> **Excerpt provided**

#####

[ovs-dev] [PATCH V7 06/13] dpif-netdev: Add HW miss packet state recover logic.

Fri Jun 25 15:25:26 UTC 2021

On 6/25/21 3:56 PM, Eli Britstein wrote:
> 
> On 6/25/2021 3:09 PM, Balazs Nemeth wrote:
>> *External email: Use caution opening links or attachments*
>>
>>
>> Ilya,
>>
>> Sure, I'll rebase my patch and also ensure netdev_is_flow_api_enabled()
>> is called once per batch. I don't expect any issue with that.

Thanks, Balazs!  The series is applied now, so you can work on updated patch.

> 
> Thanks Balazs.
> 
>>
>> Regards,
>> Balazs
>>
>> On Fri, Jun 25, 2021 at 2:00 PM Ilya Maximets <i.maximets at ovn.org <mailto:i.maximets at ovn.org>> wrote:
>>
>>     On 6/25/21 1:04 PM, Ferriter, Cian wrote:
>>     > Hi Eli,
>>     >
>>     > I have some concerns about how we plug the packet state recover logic into dfc_processing() here. My concerns are inline below.
>>     >
>>     > I'm concerned that we are hurting performance in the partial HWOL case, as this patchset is introducing new direct (non-inline) function calls per packet to the software datapath. We can reduce performance impact in this area, see specific suggestions below.
>>     >
>>     > Thanks,
>>     > Cian
>>     >
>>     >> -----Original Message-----
>>     >> From: Eli Britstein <elibr at nvidia.com <mailto:elibr at nvidia.com>>
>>     >> Sent: Wednesday 23 June 2021 16:53
>>     >> To: dev at openvswitch.org <mailto:dev at openvswitch.org>; Ilya Maximets <i.maximets at ovn.org <mailto:i.maximets at ovn.org>>
>>     >> Cc: Gaetan Rivet <gaetanr at nvidia.com <mailto:gaetanr at nvidia.com>>; Majd Dibbiny <majd at nvidia.com <mailto:majd at nvidia.com>>; Sriharsha Basavapatna
>>     >> <sriharsha.basavapatna at broadcom.com <mailto:sriharsha.basavapatna at broadcom.com>>; Hemal Shah <hemal.shah at broadcom.com <mailto:hemal.shah at broadcom.com>>; Ivan Malov
>>     >> <Ivan.Malov at oktetlabs.ru <mailto:Ivan.Malov at oktetlabs.ru>>; Ferriter, Cian <cian.ferriter at intel.com <mailto:cian.ferriter at intel.com>>; Eli Britstein <elibr at nvidia.com <mailto:elibr at nvidia.com>>;
>>     >> Finn, Emma <emma.finn at intel.com <mailto:emma.finn at intel.com>>; Kovacevic, Marko <marko.kovacevic at intel.com <mailto:marko.kovacevic at intel.com>>
>>     >> Subject: [PATCH V7 06/13] dpif-netdev: Add HW miss packet state recover logic.

#####

> **Work task A**
Repeat the records from the line with "If you look at the energy" up to and including the line with "The energy is 2208 kWh".
The mailing list thread above has no connection to the records that come after it.

> **Dataset records**
#####

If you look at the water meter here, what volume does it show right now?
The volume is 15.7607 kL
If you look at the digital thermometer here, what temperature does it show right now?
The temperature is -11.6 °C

#####

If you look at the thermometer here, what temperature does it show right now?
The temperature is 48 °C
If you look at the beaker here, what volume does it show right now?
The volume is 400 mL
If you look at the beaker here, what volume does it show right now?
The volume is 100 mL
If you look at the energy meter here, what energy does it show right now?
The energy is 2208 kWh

#####

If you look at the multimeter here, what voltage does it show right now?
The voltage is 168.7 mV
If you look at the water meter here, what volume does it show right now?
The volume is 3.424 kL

#####

> **Work task B**
In the mailing list thread, rename "patch" to "change" and write out the passage from "On 6/25/21 3:56" up to and including "on updated patch." with that change.

> **Exercise answer A**
If you look at the energy meter here, what energy does it show right now?
The energy is 2208 kWh

> **Exercise answer B**
On 6/25/21 3:56 PM, Eli Britstein wrote:
> 
> On 6/25/2021 3:09 PM, Balazs Nemeth wrote:
>> *External email: Use caution opening links or attachments*
>>
>>
>> Ilya,
>>
>> Sure, I'll rebase my change and also ensure netdev_is_flow_api_enabled()
>> is called once per batch. I don't expect any issue with that.

Thanks, Balazs!  The series is applied now, so you can work on updated change.